New drug development for inflamed depression will mean validating the blood tests that will be used to decide if depressed patients are eligible for treatment; and then testing the drug in groups of patients that are predicted by the inflammatory biomarker to be responsive (or not responsive) to treatment. This will all take a great deal of time an
d money to do rigorously to the standards needed for the licensing of a new anti-depressant medicine. In the best case, I think, new anti-inflammatory drugs might become available to patients, like Mrs P, with co-morbid depression about five years from now; and for some patients with MDD about 5-10 years from now. That might seem like a long time. But from a hardnosed industry perspective the probability of success is still less than 50%. Remember, most drug development projects fail, especially anti-depressant drug development projects, where the percentage of clinical trials reporting positive outcomes has been dismally low at times. If you asked around the pharma and biotech industries now, I think you’d get the overall impression that there might be a 20% chance that anti-inflammatory drugs could really make it all the way as a new class of anti-depressants. Positive new clinical trial results in the next few years could increase that 20% probability of success dramatically. But there have been many false dawns in the history of psychiatry and the recent surge of optimism about immunological anti-depressants could yet prove to be another one: there’s still risk in the package, as they say. And there will be until there is convincingly positive clinical trial data - which we haven’t yet seen.

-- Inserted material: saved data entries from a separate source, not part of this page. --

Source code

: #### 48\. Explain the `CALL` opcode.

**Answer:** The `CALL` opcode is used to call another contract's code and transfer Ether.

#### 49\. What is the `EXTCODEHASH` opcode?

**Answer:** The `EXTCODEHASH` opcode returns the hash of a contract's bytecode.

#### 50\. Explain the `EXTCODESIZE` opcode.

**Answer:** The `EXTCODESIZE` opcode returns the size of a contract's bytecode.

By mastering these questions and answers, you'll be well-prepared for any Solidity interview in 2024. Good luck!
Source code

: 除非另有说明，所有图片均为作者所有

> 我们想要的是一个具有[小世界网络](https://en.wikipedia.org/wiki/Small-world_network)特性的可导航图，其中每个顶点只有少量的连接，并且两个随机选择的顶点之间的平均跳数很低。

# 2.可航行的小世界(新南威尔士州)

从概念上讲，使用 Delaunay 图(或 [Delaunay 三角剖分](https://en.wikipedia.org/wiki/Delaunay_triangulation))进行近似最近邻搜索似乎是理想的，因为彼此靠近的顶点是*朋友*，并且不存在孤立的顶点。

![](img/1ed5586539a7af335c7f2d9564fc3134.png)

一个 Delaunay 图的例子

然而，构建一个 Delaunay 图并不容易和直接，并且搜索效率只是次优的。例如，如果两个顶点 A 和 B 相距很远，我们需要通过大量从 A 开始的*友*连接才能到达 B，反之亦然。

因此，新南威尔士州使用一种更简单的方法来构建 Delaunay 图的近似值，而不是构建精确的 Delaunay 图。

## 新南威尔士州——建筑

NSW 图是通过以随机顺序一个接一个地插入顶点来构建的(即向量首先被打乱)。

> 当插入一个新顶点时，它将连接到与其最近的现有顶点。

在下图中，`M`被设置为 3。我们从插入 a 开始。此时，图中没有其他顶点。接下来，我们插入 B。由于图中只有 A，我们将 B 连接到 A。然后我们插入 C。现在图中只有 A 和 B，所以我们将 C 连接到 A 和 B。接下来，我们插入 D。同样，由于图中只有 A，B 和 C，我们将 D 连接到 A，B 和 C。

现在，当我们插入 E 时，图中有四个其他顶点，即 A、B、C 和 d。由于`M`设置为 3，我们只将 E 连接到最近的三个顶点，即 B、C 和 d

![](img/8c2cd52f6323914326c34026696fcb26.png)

Encouraging the industry to move forward into clinical trials, there are dozens of anti-inflammatory drugs that have already been developed or licensed for other disorders that could potentially be useful for treatment of inflamed depression. The industry jargon for this is repurposing.85 It makes it possible, in principle, to target a range of immune mechanisms for depression without incurring the costs associated with developing a new anti-inflammatory drug from scratch, from the first biochemical screening studies through testing in animal models to phase 1 safety studies. By allowing companies to go straight to phase 2, repurposing can make it a lot cheaper, less time-consuming and less risky to discover whether a drug that is already known to hit its target safely in the human immune system could be effective in depressed patients.